Standardized test scores were released by the Indiana Department of Education this week, along with a reminder that they reflect the results of a school year conducted during a pandemic.
Coronavirus also appeared to have an effect on overall school enrollment, including participation in the voucher program. The state's latest Choice Scholarship Program report shows participation and cost were down slightly in an academic year overshadowed by COVID-19. Voucher cost is likely to skyrocket this year, with the pandemic waning and income eligibility and the size of the entitlement expanded.
For the 2020-21 academic year, however, the number of voucher students and participating schools decreased. That's the first time in the voucher program's 10-year history those numbers have fallen. The past school year saw the number of voucher students decrease by 1,009, to a total of 35,698. There were 324 participating schools statewide, or two fewer than the previous year.
Total enrollment in public schools also decreased last year, by 11,071 students. But the percentage of Indiana students enrolled in public schools saw a slight increase, to 92.8% of total Indiana enrollment.
While the number of voucher students decreased by just over 2.7% last year, the total cost of the voucher program fell by 1.2%, from $172.77 million in 2019-20 to $170.68 million in 2020-21. The past year's decrease followed a 7% increase in voucher program cost the previous academic year. Indiana taxpayers have now paid more than $1.3 billion in private and parochial school tuition since 2011.
The majority of households receiving vouchers report annual income between $25,000 and $75,000, but almost a quarter of voucher households earn $75,000 or more annually. The number of voucher recipient households earning $100,000-plus increased from 1,594 to 1,830 last year.
That number will grow next year, when legislation approved by the Republican-controlled General Assembly expands eligibility guidelines to three times the maximum income allowed to qualify for a free or reduced-price lunch. A family of four can now earn up to $145,000 a year to qualify for vouchers.
In addition, the law was changed to increase the voucher award. Families at the higher end of the income scale formerly qualified for entitlement payments of 50%, 70% or 90% of the per-pupil tuition amount paid to their local school district. Under the new law, all families will be awarded vouchers equal to 90% of per-pupil tuition.

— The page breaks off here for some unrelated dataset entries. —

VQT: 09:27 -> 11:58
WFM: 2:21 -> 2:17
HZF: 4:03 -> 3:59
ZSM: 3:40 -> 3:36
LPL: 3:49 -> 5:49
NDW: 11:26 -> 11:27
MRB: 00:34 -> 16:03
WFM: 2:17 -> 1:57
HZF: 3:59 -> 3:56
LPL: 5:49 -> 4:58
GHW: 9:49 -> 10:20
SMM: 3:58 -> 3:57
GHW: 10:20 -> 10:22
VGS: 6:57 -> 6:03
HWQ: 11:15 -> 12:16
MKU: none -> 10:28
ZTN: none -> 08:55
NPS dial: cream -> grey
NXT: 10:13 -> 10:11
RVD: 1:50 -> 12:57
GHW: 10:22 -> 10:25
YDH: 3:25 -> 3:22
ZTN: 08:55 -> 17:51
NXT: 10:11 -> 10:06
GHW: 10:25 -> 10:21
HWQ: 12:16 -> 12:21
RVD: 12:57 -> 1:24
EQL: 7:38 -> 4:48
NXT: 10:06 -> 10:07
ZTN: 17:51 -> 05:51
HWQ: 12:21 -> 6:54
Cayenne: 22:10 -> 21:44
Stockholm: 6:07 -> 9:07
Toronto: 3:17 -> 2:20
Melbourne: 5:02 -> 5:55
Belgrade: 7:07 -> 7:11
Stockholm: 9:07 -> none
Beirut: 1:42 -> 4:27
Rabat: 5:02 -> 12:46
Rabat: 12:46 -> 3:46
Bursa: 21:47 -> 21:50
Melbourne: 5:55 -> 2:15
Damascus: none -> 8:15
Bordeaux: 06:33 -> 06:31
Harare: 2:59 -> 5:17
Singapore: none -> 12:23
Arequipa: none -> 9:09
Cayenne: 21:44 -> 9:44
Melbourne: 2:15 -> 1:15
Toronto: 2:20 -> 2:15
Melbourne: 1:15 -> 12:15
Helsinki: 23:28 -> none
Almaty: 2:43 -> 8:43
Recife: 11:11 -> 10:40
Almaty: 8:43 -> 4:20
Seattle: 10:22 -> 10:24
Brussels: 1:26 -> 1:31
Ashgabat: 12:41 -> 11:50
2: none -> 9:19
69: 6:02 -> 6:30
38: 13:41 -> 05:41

There are eight ways to qualify for a voucher, including through tax-credit scholarships awarded by private and religious organizations. Once approved, students remain eligible for vouchers as long as their families don't exceed the generous income cap.
While the state's voucher program was touted as a way for students to escape “failing” public schools, the percentage of voucher students who never attended a public school continued its upward climb last year. It now stands at 61.6%.
Voucher participation was down within each of Allen County's four public school districts. In the Fort Wayne Community Schools district, there were 371 fewer students enrolled in voucher schools. Most of the county's Choice Scholarship schools saw decreases in voucher enrollment. The number of voucher students at Bishop Dwenger High School fell from 448 to 432. Concordia Lutheran High School fell from 371 to 294. Blackhawk Christian Elementary School decreased from 311 to 279, although its high school voucher enrollment held steady at 202.
The biggest voucher enrollment increase was at International Leadership School, where the number of voucher participants ballooned from 52 to 199. Voucher payments from the Indiana Department of Education to the Islamic school increased year-over-year from about $310,000 to $1.13 million.
Look for voucher enrollment – and cost to taxpayers – to increase there this fall, along with most other Choice Scholarship schools. The historic school funding investment the General Assembly approved for public schools is also a boon to voucher schools. Students next year will receive 90% of the per-pupil tuition support payment for the school district in which they reside or the total private-school tuition cost, whichever is less.
Indiana's voucher program, like most entitlement programs, isn't going away. But Hoosiers should be aware of its growing cost and should demand more transparency on how those voucher dollars are used.